* _YOUR INSTRUCTIONS_: Would you return the lines between the one holding "What was the yellow" and the one holding "The second view gained the lalime at [863, 474].", inclusive, and only those, exactly as they stand in the listing below?

* _THE DATA_:

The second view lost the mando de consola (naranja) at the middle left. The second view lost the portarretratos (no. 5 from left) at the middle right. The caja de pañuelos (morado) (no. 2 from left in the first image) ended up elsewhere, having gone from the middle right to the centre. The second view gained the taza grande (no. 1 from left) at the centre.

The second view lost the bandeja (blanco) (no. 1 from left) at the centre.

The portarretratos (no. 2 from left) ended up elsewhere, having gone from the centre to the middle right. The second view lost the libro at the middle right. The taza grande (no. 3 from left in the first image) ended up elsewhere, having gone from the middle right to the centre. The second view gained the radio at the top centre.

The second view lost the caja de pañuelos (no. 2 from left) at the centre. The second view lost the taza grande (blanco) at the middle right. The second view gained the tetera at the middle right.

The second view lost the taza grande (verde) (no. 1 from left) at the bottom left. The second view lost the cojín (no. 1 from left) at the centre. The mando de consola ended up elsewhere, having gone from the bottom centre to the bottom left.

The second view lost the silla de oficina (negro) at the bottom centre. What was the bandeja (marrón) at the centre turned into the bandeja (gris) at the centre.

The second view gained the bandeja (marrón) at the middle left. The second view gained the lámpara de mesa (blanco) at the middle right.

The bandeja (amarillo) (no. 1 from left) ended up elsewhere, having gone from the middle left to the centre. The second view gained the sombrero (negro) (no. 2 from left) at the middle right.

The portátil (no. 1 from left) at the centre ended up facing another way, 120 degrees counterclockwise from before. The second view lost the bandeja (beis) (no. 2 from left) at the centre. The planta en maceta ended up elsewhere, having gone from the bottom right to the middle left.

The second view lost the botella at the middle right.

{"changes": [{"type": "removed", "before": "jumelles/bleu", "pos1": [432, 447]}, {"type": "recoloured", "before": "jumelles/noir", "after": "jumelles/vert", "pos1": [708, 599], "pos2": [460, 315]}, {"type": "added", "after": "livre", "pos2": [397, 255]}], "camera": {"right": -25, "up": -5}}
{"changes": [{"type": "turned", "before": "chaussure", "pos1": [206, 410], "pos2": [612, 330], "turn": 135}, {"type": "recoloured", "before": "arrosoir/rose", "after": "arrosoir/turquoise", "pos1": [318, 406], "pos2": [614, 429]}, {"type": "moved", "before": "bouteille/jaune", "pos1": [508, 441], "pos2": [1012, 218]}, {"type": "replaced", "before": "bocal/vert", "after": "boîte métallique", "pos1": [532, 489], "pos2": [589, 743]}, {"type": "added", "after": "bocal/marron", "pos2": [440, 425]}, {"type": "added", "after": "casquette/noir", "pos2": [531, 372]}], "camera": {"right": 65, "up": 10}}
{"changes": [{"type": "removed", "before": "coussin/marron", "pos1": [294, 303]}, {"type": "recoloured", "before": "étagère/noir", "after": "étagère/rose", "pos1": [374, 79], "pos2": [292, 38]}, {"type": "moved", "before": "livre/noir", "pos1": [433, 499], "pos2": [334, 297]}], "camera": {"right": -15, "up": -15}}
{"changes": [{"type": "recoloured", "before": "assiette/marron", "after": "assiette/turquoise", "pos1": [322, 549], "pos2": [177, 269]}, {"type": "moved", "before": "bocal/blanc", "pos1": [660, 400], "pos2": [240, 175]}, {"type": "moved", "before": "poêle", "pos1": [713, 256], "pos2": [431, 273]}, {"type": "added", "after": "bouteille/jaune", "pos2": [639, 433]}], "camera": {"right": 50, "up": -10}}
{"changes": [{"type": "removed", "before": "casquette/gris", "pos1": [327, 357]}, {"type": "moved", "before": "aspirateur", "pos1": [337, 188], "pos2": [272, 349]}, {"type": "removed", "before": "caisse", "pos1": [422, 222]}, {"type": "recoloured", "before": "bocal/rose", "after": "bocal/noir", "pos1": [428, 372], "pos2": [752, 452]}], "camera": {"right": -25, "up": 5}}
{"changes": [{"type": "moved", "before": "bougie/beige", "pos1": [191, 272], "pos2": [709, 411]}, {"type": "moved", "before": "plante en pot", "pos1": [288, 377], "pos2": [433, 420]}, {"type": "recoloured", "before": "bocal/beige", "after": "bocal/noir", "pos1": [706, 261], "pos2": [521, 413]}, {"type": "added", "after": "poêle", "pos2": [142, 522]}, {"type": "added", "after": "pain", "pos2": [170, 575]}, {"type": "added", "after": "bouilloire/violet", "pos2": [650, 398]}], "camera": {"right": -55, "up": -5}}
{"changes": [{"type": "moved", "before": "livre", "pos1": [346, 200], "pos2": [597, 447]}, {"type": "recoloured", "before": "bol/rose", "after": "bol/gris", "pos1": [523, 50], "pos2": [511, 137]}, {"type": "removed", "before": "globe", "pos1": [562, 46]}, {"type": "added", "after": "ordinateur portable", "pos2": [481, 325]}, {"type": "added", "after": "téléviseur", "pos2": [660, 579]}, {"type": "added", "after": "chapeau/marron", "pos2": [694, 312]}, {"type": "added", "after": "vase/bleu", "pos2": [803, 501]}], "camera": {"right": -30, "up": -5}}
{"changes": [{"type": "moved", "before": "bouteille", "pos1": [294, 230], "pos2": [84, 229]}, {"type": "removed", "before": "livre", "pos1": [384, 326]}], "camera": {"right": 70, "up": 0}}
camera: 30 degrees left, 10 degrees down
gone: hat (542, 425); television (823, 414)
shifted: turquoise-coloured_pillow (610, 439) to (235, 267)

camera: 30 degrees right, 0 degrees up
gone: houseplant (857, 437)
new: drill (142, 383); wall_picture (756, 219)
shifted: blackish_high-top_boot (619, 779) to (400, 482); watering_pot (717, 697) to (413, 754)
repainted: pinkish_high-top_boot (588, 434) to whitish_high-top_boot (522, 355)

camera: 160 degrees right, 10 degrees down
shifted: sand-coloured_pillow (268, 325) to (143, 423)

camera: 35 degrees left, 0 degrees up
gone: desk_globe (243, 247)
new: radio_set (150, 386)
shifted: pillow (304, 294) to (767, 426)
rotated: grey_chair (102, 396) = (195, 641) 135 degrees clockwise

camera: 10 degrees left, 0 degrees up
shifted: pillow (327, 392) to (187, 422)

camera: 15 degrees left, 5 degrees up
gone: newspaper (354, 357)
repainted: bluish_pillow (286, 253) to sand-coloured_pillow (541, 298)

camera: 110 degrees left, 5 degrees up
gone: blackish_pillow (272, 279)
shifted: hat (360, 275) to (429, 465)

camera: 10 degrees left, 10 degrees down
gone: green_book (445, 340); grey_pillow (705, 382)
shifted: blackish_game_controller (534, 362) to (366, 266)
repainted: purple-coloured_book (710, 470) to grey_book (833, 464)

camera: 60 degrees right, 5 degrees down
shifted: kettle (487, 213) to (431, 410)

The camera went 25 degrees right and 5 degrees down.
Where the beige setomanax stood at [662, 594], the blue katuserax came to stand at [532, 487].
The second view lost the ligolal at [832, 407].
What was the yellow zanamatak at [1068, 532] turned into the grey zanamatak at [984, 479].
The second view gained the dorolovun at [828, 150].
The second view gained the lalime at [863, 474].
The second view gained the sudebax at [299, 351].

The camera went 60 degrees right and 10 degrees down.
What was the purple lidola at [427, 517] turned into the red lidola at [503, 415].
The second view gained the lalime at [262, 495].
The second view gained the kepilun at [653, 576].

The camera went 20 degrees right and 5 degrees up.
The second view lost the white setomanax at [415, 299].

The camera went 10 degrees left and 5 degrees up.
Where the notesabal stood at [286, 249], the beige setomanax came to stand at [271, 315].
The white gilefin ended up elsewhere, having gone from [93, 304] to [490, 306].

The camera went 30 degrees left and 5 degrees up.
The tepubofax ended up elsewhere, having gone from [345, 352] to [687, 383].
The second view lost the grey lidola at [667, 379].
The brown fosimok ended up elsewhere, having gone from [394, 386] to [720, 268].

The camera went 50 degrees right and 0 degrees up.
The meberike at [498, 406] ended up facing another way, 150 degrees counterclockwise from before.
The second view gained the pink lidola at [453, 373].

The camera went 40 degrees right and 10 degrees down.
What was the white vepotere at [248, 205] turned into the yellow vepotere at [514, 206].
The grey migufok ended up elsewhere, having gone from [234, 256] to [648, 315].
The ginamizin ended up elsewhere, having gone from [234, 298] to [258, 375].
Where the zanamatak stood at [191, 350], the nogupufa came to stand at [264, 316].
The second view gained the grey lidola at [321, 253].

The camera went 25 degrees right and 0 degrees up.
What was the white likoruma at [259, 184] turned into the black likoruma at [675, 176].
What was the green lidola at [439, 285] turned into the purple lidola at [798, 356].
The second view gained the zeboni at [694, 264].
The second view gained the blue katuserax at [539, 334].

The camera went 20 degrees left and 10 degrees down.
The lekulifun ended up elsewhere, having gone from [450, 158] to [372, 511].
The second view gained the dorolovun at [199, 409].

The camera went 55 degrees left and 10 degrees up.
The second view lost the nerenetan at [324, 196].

* _REPLY TO THE EXERCISE_:
What was the yellow zanamatak at [1068, 532] turned into the grey zanamatak at [984, 479].
The second view gained the dorolovun at [828, 150].
The second view gained the lalime at [863, 474].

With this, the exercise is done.